San Francisco – Embarcadero Station: with Transbay Terminal facing every planning and constructibility problem known to humanity, and the current terminal at 4th and King too far from the CBD, why not extend the trains under King Street and then the Embarcadero and build a station near the Ferry Building? Building this close to water is a nightmare, and the curve from King to the Embarcadero may be too sharp, but at least this connects to BART directly and has no station length constraints. On the third hand, the Embarcadero is wide but possibly not wide enough for three platforms and six tracks.
Tilting HSR: tilting HSR trains are either relatively low-speed (the Pendolino is limited to 250 km/h, with a few derivatives capable of a bit more) or relatively low-tilt (Talgos are capable of 180 mm of cant deficiency, and the latest Shinkansen trains have active suspension allowing up to about the same for the E5 Series. However, trains capable of 250 mm cant deficiency and 360 km/h are feasible; this is the main subject of Martin Lindahl’s thesis, which I (and others) have been quoting as a ready source of HSR track standards around the world. That said, probably the only place in the world that needs such trains is the Northeast Corridor, due to its unique combination of long straight stretches, on which very high speeds are possible or could be with minor infrastructure upgrades, and long curvy stretches, on which even major upgrades could not bring up to full HSR standards.

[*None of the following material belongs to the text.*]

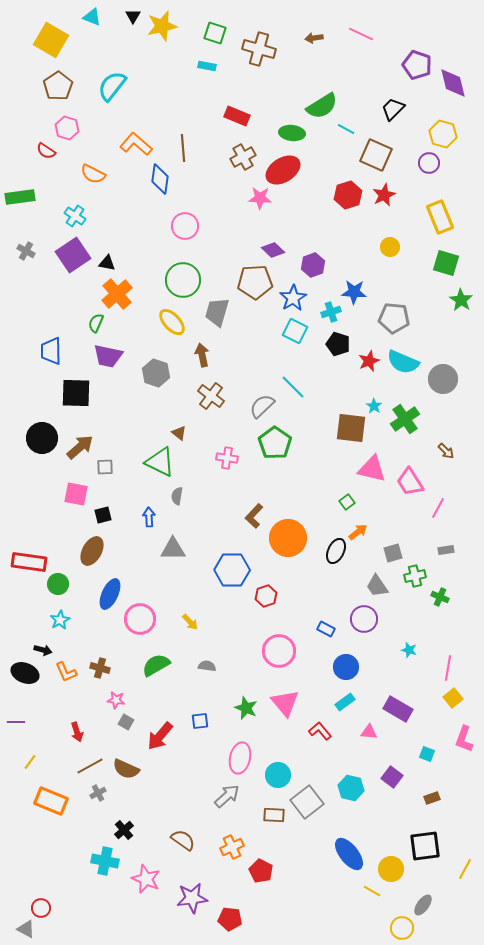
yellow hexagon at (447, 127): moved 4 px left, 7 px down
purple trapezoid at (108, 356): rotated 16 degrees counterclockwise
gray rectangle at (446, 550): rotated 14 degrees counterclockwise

Catenary-free HSR: there’s new technology for catenary-free light rail, which is intended for use in historic city centers with aesthetic opposition to trolleywire. The contactless power supply is buried under the tracks, with each segment activated only when a train is completely above it. Although the technology is still low-speed, it could be useful for HSR. Pantographs generate disproportionate noise at high speeds, and Japan specifically has been squeezing every possible decibel out of low-noise pantographs. Being able to eliminate the pantograph would carry this to its logical conclusion. On the margins, it would also permit narrower rights-of-way, since no space for catenary poles would be needed.